The divide between the teachers unions and the charter-school crowd often seems unbridgeable. At an education-reform forum in Denver last month, on the eve of the Democratic Convention, Cory Booker , the mayor of Newark and a member of the pro-charter Education Equality Project , spoke out against the unions, noting how "vicious" they can be:
Ten years ago, when I started talking about school choice, I was tarred and feathered. ... I literally was brought into a room by a [teachers] union [representative] ... and threatened that I would never win in office if I kept talking about school choice, if I kept talking about charter schools."
When collaborations—or even kind words—between the two sides do come along these days, they can seem all the more startling. Take the new Green Dot school in the Bronx.
Green Dot Public Schools
is a charter-management organization that runs 12 charter high schools in Los Angeles. It's different from other successful charter groups, like
, in three important (and challenging) ways: Green Dot runs high schools instead of middle schools. The group specializes in "transformations" of existing failing public schools instead of starting their own from scratch. And their schools work with unionized teachers, unlike most charter schools.
Two weeks ago, Green Dot opened its first school outside of L.A., a charter in the South Bronx. What's unusual about the school is that it is run in a partnership with the United Federation of Teachers, the New York City teachers union. The ceremony marking the school's debut was a lion-lying-down-with-the-lamb moment: Joel Klein, New York's school superintendent, stood next to his frequent adversary, Randi Weingarten, the president of the UFT, as they cut the ribbon.

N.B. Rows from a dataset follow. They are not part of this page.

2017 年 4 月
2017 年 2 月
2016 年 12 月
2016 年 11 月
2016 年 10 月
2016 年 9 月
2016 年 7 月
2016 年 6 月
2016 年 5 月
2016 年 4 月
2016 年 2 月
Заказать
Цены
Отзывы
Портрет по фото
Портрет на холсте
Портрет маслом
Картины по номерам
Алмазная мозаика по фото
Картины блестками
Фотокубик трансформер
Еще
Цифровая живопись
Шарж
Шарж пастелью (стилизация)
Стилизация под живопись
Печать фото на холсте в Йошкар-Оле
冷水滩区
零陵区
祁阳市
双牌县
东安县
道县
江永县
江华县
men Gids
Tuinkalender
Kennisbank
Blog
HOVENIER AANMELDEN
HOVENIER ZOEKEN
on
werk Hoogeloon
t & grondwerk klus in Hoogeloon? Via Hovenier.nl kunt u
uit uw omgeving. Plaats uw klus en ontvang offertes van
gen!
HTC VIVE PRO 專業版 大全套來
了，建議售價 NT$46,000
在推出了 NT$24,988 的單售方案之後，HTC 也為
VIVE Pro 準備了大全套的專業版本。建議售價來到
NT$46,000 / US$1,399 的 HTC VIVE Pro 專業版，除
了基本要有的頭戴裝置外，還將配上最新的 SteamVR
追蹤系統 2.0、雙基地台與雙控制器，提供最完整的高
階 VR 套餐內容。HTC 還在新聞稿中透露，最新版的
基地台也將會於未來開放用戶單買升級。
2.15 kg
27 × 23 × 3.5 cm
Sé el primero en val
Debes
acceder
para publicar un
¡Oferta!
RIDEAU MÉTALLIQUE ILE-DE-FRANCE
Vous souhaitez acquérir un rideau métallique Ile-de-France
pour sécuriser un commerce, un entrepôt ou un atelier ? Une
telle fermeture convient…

It's hard to know if the new school will be the beginning of a trend toward unionized charters—for now, there doesn't seem to be much enthusiasm for this kind of arrangement on the part of any charter provider but Green Dot. But at the very least it's a model for a new type of relationship between old enemies. And if the reform folks really want to scale up their no-excuses model to a point where it's big enough to change things for a significant number of kids across the country, it couldn't hurt to have the unions on board.